Bij Ajax Amsterdam werkte Jan Vertonghen (21) zich in korte tijd op tot het kloppende hart van de ploeg. Het bruisende Amsterdam is zijn thuis geworden.

J an Vertonghen: “Ik voel me een jongen van Ajax, daarom niet per se een Nederlander. Laat ik een voorbeeld geven: soms zeggen we onderling in de ploeg dat we ooit graag in het buitenland willen spelen, terwijl we eigenlijk al in het buitenland zitten. Dat geeft aan hoe ik me hier thuis voel. Thomas Vermaelen en ik zijn geen buitenlanders bij Ajax.

“Ik was net zestien toen ik in Amsterdam belandde. Ik werd in een gastgezin geplaatst, wat in het begin toch even wennen was, want je kende die mensen van haar noch pluim. Op school zat ik in dezelfde klas met Tom De Mul, die net zoals ik van Germinal Beerschot kwam, we hadden veel aan elkaar. Bovendien leerde ik op die school mijn huidige vriendin kennen, het viel allemaal netjes in zijn plooi. Ik was zeker niet het Belgje dat in een hoekje kroop. Mijn geluk was natuurlijk dat ik bij Ajax meteen in de eerste ploeg raakte: als het sportief loopt, heeft dat sowieso een gunstig effect op je privéleven.

[Opgeslagen gegevensitems]
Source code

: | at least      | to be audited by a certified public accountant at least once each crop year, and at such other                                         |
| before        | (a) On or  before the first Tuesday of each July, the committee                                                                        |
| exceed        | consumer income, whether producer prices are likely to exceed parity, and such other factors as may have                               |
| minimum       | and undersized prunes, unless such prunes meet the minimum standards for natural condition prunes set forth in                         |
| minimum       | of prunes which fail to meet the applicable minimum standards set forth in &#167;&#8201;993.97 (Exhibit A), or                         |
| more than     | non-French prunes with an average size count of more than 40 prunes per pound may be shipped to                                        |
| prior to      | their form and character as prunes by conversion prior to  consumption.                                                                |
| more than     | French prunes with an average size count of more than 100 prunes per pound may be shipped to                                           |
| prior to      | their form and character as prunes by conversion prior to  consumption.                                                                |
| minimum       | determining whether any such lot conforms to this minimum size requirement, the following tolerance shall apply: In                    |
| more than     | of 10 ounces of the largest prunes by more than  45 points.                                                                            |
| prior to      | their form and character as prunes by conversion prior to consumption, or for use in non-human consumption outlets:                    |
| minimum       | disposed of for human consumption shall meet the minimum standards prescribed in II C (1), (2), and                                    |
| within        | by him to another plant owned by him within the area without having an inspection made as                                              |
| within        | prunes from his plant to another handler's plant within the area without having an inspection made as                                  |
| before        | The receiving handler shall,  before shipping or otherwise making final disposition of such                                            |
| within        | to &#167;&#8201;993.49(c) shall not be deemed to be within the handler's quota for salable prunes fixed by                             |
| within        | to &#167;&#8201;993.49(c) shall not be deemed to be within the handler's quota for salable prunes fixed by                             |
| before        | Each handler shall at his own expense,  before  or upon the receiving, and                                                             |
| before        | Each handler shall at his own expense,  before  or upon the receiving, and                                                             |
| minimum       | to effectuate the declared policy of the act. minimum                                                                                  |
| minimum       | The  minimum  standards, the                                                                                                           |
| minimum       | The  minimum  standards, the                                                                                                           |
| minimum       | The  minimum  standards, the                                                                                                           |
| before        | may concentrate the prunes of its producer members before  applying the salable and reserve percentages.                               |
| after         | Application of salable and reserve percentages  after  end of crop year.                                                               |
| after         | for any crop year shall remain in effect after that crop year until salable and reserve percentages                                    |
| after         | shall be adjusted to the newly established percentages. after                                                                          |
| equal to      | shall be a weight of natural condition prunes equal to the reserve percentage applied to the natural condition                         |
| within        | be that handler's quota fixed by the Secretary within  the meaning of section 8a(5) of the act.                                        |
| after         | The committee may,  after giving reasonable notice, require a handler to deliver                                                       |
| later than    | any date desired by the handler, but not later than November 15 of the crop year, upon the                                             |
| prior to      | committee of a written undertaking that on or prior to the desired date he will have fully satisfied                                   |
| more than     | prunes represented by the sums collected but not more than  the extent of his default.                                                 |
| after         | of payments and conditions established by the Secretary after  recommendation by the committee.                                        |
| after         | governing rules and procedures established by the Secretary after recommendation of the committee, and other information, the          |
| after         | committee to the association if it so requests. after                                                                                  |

* VRAGEN BIJ TEKST *
(a) Met wie zat Jan Vertonghen volgens de tekst over Jan Vertonghen in dezelfde klas op school?
(b) Schrijf alsjeblieft een vervolg op de tekst over Jan Vertonghen, te beginnen na de laatste zin.

* ANTWOORDEN PER OPDRACHT *
(a) Met Tom De Mul, die net als hij van Germinal Beerschot kwam.

(b)
“Nu heb ik een huis gekocht in het centrum van Amsterdam. Ik ben opgegroeid in Tielrode, een rustig dorpje in de buurt van Temse. Amsterdam is totaal het tegenovergestelde. Ik ben graag op bezoek bij mijn familie in Tielrode, maar ik keer met evenveel plezier terug naar mijn huis hier. Nochtans was ik vroeger hoegenaamd geen stadsmus, op mijn zestiende was ik hoop en al misschien twee keer in Antwerpen geweest.

“Thomas en ik voelen ons heel erg thuis in Amsterdam. Vroeger zagen we elkaar vaker. Nu hebben we elk een vriendin en ons eigen leventje, we zien elkaar toch ook al elke dag op de club. Meestal komen we nog één keer in de week samen om naar de Champions League te kijken. Daarnaast spreken we geregeld af met de gasten van AZ, Gill Swerts en Moussa Dembélé. Alkmaar is vlakbij en die jongens zijn van dezelfde leeftijd. Ik zie mezelf immers nog niet direct PlayStation spelen met Timmy Simons. Meestal is dat bij Moussa thuis. Ik woonde lange tijd recht tegenover hem, net buiten het centrum van Amsterdam.”

Coffee- en seksshops

“Ik vind België iets rustiger, zakelijker en afstandelijker dan Nederland. Nederland, en zeker Amsterdam, leeft meer. Je gaat volledig mee in die bruisende cultuur, die toch een stuk Amerikaanser is dan in België. Ik luister nu bijvoorbeeld naar Nederlandse hiphop, zoals The Opposites, een aanrader. Ook de mode en de media zijn anders. Je hebt hier meer het tabloidgevoel. Het is allemaal wat decadenter dan in België.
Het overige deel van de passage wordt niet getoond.